Task details: Go to the line below that contains "aniversário.". From there to the end of the records, reproduce each line exactly, except the pictures.

Study material:
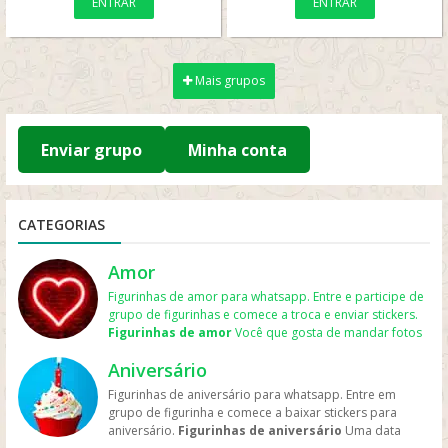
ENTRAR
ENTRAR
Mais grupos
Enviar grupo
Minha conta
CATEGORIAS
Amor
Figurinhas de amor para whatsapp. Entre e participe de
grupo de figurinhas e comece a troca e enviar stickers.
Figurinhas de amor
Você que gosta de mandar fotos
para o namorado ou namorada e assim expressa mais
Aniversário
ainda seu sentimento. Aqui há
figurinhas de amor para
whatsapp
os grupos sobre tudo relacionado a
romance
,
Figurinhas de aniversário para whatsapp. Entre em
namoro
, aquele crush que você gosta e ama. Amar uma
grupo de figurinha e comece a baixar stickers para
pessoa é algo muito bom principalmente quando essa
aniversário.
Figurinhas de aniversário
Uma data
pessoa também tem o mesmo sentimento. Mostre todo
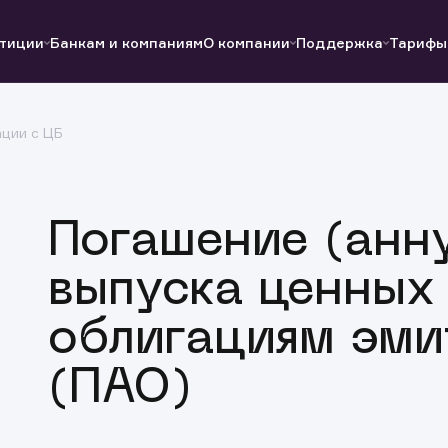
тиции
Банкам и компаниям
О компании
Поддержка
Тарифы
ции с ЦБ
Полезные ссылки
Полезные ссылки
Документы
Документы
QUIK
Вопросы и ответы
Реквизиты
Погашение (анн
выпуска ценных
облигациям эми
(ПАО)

Answer:
aniversário.
Figurinhas de aniversário
Uma data
pessoa também tem o mesmo sentimento. Mostre todo
тиции
Банкам и компаниям
О компании
Поддержка
Тарифы
ции с ЦБ
Полезные ссылки
Полезные ссылки
Документы
Документы
QUIK
Вопросы и ответы
Реквизиты
Погашение (анн
выпуска ценных
облигациям эми
(ПАО)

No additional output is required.